Недоумевающий Арендт наклонился над ним:
– Вам плохо?
– Нет. Просто легкое головокружение.
– Вы потеряли слишком много крови.
– Видимо.
– Хотите что-нибудь передать государю?
«Царь? Ах да, записка…»
– Передайте его величеству, что я тронут проявленным им великодушием, – сказал Пушкин и прикрыл глаза.

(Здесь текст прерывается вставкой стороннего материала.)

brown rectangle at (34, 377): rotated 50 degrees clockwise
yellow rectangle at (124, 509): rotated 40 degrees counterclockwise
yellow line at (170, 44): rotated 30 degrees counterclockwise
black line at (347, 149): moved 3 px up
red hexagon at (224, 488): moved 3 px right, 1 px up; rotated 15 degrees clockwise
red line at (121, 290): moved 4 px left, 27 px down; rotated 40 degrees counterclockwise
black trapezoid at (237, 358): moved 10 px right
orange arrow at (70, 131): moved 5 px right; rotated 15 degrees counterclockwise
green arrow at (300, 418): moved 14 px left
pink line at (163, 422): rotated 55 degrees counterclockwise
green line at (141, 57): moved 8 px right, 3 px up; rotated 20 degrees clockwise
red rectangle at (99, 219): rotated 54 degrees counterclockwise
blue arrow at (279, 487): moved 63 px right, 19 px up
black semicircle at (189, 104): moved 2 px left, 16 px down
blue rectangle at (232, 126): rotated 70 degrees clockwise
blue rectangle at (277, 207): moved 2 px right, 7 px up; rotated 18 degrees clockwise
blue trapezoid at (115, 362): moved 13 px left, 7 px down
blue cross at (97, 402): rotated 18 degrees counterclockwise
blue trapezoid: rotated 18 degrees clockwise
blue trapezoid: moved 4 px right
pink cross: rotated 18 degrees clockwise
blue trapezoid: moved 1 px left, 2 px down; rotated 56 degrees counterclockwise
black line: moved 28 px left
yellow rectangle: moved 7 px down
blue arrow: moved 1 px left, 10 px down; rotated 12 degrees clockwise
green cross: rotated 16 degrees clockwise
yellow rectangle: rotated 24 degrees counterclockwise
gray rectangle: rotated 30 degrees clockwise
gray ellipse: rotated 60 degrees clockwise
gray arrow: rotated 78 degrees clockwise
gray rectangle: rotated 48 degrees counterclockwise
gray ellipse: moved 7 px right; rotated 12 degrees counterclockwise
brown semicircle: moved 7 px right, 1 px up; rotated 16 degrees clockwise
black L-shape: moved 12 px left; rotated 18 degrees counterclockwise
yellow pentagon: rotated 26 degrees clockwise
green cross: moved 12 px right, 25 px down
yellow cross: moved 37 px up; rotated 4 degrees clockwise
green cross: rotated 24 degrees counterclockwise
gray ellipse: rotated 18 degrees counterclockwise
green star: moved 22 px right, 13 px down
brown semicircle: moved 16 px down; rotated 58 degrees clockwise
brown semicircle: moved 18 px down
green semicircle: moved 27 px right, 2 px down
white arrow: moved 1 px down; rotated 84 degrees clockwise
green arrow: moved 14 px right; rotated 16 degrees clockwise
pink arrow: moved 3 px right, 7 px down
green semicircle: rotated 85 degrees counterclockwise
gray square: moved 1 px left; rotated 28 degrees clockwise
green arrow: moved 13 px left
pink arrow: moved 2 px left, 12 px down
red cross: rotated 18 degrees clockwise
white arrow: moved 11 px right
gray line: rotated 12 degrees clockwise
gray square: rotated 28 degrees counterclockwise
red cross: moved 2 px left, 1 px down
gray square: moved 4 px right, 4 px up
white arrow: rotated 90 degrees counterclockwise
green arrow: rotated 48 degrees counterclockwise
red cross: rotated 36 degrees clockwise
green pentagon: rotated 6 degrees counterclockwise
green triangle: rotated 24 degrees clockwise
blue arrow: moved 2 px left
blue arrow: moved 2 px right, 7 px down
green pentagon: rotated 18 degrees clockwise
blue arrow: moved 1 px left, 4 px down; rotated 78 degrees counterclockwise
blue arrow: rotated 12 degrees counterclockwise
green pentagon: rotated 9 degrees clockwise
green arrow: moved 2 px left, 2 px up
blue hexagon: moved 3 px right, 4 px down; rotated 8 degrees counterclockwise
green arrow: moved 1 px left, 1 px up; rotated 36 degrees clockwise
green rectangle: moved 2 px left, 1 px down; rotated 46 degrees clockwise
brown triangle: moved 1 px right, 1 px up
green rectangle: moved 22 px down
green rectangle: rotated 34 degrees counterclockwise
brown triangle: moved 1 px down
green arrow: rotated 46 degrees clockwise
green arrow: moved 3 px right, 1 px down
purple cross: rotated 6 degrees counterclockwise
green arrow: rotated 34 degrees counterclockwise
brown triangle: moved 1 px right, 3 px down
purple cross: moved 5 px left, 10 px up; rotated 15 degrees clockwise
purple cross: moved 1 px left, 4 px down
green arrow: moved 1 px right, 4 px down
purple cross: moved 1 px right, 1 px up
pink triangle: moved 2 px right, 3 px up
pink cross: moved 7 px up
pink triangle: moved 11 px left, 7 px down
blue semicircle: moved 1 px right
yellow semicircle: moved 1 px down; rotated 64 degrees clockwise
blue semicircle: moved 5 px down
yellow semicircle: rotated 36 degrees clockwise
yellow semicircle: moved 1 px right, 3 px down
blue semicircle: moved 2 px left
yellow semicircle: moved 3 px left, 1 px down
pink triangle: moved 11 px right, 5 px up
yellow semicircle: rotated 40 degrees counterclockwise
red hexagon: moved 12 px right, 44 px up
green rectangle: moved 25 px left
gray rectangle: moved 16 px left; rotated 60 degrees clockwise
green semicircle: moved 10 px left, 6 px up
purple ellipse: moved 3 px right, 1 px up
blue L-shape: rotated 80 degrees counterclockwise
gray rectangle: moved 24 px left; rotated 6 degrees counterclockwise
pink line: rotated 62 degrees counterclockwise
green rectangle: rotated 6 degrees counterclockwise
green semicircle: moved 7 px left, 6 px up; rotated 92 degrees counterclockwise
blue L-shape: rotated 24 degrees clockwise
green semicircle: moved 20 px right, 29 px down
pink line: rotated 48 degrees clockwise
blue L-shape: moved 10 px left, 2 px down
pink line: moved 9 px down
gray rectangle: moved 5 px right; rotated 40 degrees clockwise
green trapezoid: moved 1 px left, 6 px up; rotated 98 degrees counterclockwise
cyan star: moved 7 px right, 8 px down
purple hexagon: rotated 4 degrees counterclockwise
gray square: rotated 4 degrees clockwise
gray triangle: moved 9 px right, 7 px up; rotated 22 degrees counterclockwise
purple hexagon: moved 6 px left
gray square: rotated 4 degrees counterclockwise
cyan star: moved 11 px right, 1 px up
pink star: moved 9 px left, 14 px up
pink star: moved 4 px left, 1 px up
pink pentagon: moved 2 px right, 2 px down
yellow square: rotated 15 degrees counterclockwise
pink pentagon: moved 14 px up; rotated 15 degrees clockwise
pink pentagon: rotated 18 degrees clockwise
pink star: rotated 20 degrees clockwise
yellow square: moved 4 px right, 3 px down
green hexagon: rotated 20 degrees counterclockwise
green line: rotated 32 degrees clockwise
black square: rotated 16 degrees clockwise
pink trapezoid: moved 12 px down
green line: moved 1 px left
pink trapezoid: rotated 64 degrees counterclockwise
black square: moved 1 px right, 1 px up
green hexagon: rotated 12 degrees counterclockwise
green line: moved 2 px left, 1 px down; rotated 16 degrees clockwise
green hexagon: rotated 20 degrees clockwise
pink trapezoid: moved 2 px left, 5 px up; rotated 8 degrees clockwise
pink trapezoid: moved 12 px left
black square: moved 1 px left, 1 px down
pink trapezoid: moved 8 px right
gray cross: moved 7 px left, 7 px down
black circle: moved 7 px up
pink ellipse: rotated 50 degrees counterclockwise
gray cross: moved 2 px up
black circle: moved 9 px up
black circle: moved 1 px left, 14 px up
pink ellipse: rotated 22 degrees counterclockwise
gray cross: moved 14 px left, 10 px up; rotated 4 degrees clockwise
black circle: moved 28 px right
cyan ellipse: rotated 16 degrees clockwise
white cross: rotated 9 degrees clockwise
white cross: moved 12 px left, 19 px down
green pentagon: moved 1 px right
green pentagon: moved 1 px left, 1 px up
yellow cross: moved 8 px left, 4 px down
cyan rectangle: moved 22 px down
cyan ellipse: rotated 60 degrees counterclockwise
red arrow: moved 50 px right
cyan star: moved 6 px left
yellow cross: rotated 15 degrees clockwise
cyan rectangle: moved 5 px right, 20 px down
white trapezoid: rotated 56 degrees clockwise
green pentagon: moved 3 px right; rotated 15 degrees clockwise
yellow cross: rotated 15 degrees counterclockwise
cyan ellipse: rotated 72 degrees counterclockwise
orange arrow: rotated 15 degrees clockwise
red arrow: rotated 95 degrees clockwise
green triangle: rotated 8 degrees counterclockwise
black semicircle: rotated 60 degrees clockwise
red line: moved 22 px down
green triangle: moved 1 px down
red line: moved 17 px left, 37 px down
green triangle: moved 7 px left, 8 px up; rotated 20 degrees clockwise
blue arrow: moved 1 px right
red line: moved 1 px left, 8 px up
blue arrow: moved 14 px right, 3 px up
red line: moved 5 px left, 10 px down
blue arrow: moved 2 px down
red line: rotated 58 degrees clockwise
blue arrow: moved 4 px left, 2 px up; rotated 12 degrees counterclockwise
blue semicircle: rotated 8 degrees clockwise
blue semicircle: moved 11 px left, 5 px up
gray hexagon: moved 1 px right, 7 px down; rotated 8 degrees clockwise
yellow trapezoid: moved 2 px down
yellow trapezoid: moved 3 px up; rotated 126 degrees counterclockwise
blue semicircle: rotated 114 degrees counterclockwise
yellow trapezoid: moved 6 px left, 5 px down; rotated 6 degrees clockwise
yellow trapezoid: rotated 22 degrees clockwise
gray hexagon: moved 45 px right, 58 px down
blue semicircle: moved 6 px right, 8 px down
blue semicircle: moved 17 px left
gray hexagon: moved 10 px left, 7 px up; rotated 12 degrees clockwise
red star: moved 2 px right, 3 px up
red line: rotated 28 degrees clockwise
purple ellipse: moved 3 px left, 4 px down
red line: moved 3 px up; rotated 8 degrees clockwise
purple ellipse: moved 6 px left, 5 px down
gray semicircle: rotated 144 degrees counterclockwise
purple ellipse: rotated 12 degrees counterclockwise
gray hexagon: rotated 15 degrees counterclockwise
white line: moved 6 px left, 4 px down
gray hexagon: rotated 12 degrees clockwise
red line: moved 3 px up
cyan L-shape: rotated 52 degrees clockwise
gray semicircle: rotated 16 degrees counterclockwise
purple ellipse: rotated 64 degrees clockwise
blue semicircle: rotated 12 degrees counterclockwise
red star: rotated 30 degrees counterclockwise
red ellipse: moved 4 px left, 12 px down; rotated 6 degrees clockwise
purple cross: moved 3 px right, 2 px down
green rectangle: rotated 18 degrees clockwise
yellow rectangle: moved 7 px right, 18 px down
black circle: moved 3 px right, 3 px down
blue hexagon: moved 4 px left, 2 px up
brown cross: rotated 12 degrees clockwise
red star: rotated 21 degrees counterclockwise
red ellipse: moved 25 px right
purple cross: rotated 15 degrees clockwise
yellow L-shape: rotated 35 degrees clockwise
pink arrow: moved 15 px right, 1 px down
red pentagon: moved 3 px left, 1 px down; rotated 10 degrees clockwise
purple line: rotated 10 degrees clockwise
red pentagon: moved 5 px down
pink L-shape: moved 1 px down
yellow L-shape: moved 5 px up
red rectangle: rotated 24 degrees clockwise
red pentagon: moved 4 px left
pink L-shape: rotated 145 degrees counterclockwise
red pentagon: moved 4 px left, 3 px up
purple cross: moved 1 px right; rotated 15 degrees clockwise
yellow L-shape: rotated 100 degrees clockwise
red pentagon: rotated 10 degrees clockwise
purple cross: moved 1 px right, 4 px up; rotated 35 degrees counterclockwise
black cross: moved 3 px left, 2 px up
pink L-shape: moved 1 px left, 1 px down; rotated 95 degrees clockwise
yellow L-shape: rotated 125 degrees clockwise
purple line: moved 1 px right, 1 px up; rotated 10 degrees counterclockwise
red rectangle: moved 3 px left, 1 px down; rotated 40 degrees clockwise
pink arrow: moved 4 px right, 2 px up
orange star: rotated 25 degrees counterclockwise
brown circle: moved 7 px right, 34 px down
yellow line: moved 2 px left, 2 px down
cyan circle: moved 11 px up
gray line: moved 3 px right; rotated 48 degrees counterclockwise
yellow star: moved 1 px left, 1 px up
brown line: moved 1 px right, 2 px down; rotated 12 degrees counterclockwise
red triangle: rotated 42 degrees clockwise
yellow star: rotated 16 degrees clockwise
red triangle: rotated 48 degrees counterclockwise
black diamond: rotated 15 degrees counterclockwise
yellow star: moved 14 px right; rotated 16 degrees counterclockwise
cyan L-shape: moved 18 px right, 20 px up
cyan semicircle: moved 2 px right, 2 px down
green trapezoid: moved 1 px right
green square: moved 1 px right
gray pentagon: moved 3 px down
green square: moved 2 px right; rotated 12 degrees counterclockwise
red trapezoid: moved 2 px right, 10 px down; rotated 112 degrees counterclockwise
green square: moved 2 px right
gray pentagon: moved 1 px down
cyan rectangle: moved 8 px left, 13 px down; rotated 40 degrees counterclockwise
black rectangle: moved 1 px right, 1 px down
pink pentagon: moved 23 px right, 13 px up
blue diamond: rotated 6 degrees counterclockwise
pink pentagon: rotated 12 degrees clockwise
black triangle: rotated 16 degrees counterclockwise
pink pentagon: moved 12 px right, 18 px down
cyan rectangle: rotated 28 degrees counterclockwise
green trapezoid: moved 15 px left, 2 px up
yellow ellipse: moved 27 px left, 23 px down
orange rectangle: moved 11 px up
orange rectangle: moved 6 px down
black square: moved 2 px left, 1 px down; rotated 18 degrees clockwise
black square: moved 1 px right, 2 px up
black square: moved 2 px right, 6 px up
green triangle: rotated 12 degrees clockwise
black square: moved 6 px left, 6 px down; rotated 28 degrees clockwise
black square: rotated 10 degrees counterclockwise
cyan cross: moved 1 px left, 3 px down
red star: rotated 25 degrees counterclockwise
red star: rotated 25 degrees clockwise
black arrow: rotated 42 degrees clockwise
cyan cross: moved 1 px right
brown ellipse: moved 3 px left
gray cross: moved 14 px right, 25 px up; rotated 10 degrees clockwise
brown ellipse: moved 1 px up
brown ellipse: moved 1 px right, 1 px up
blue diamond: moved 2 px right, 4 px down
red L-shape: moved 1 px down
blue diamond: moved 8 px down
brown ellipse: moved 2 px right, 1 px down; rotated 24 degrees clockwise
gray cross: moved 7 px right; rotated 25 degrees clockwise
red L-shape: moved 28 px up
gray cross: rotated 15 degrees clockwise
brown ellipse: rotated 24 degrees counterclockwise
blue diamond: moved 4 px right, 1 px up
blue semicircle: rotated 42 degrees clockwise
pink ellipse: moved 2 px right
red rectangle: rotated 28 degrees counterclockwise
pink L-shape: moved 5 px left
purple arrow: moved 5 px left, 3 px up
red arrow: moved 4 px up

Арендт на цыпочках вышел из комнаты.
– Александр Сергеевич уснул. Не тревожьте его, – сказал он Наталье Николаевне.
Но Арендт ошибся: Пушкин не спал. Ему оставалось слишком мало жить, чтобы он мог тратить время на сон. Пушкин снял с пальца перстень и положил его рядом с канделябром.
Что ж, враги не обижены, они свое получили. Но не следует забывать и о друзьях… А друзей у него всегда было много, во много раз больше, чем врагов.
Перед ним мелькали, сменяя друг друга, лица Дельвига, Жуковского, «отца-кормильца» его музы, Пущина, Кюхельбекера, Карамзиных, Раевских, Чаадаева, Вяземского, Виельгорского, Данзаса, Даля, Гоголя… Да, у него было много друзей. Было?.. Нет, он жив. Пока еще жив…
Ночью боли достигли предела, и поэт попросил камердинера принести ему средний ящик из письменного стола. В ящике лежали пистолеты.
Данзас, которому камердинер тотчас же сообщил об этом, обнаружил их уже спрятанными под одеялом.
Пушкин, стиснув зубы, тяжело дышал. Данзасу показалось, что он его не узнает.
Пистолеты были кухенройтерские, с серебряными скобами и серебряной насечкой на стволах. Таких пистолетов у Дантеса не было, поэтому пистолеты для дуэли заказывались в оружейном магазине Куракина. Данзас вздохнул и положил пистолеты на место.
Утром Пушкину стало немного легче. Днем он разговаривал с Жуковским и Карамзиной, шутил с Далем.
Появилась надежда на выздоровление.
Но на следующий день всем, за исключением, может быть, Натальи Николаевны, стало ясно: Арендт не ошибся – поэт обречен, жизнь покидала его измученное тело.
Пушкин умирал, и вместе с ним умирали его невылившиеся в строчки замыслы.
Незадолго до смерти поэт попросил морошки. Он ел заснеженные ягоды и приговаривал: «Ах, как хорошо!»
А через несколько минут после того, как Наталья Николаевна передала камердинеру пустую тарелку, Пушкина не стало.